Now all we need to do is add the sample Express airbrake code near the top of our app source file app.js, after our app variable has been defined. Airbrake can take advantage of the built-in error handling provided by Express versions as early as 2.x.

var airbrake = require('airbrake').createClient(
  '<YOUR_AIRBRAKE_PROJECT_ID>',
    '<YOUR_AIRBRAKE_API_KEY>'
);
app.use(airbrake.expressHandler());

Airbrake will provide you with a project id and an api key, and will include them in the sample code they provide once you’ve logged into your account. Now the errors that would normally be caught by Express, as well as any other errors your code may generate, will be caught and tracked by Airbrake.
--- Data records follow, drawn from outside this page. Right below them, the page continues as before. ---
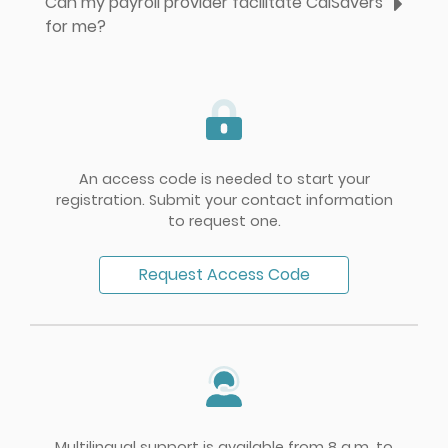
Can my payroll provider facilitate CalSavers
for me?
An access code is needed to start your
registration. Submit your contact information
to request one.
Request Access Code
Multilingual support is available from 8 a.m. to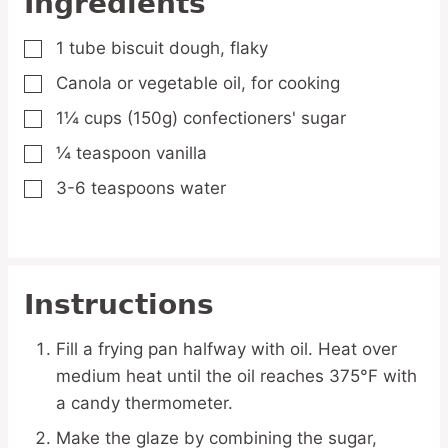
Ingredients
1
tube
biscuit dough,
flaky
▢
Canola or vegetable oil,
for cooking
▢
1¼
cups
(150g) confectioners' sugar
▢
¼
teaspoon
vanilla
▢
3-6
teaspoons
water
▢
Instructions
Fill a frying pan halfway with oil. Heat over
medium heat until the oil reaches 375°F with
a candy thermometer.
Make the glaze by combining the sugar,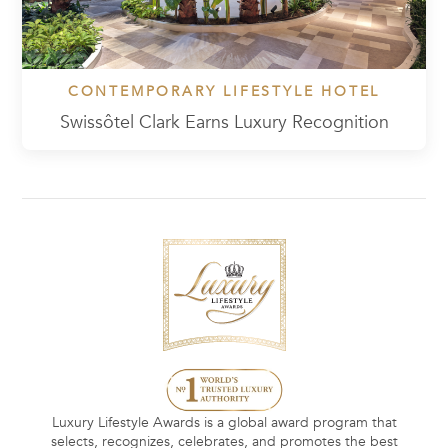
CONTEMPORARY LIFESTYLE HOTEL
Swissôtel Clark Earns Luxury Recognition
Luxury Lifestyle Awards is a global award program that
selects, recognizes, celebrates, and promotes the best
Checking Our Error Monitoring

For example, let’s see what happens when JavaScript throws an error. We can add code to throw a new Error into the default route handler in our routes/index.js file to trigger a JavaScript error, and see how it is tracked:

var express = require('express');
var router = express.Router();
/* GET home page. */
router.get('/', function(req, res, next) {
  res.render('index', { title: 'Express' });
  throw new Error('I am an uncaught exception');
});
module.exports = router;

If this were a regular production site, the first thing we might notice when the homepage generates that error is an email message from Airbrake, or possibly a notification in Slack or some other supported alert system. Airbrake lets you easily customize how frequently alerts of various kinds are sent, where they should go, and what events should trigger a notification.

With the default account settings, we would receive an email at the developer’s account with an overview of the error that occurred. In this case, it would include a warning that this is the first time this error has been encountered.

Email

Next we can visit our Airbrake dashboard and see the error reflected in our reports, along with a lot of useful information including the custom message we created, when the error occurred, where it came from, the specific url and host, and how many times it’s happened. (Just once so far.)

Dashboard

Visiting the “Occurrences” tab on the dashboard will show us a backtrace from our server code to help us debug when and where the error might have been triggered in our code.

Occurrences

Expanding the “Environment” section of the tab will show us a number of useful details about our server and the processes that were running when the error occurred.

Environment

More information can be found by expanding the “Context” section of the tab, telling us about the operating environment our scripts were running in when the error happened.

Context

Your App’s New Best Friend

Imagine that level of error coverage spread out over your entire user base, tracking every error on your app your users encounter in a production environment, and tabulating the results.

You can easily see how helpful this kind of information might be in a real-world production environment where users aren’t seeing what you want them to see. And thanks to the complete and detailed reports, think about how much time, money, and frustration you could save.

With Airbrake’s remote error tracking, you won’t have to wait for your friends to tell you when something’s wrong with your app. You’ll already know.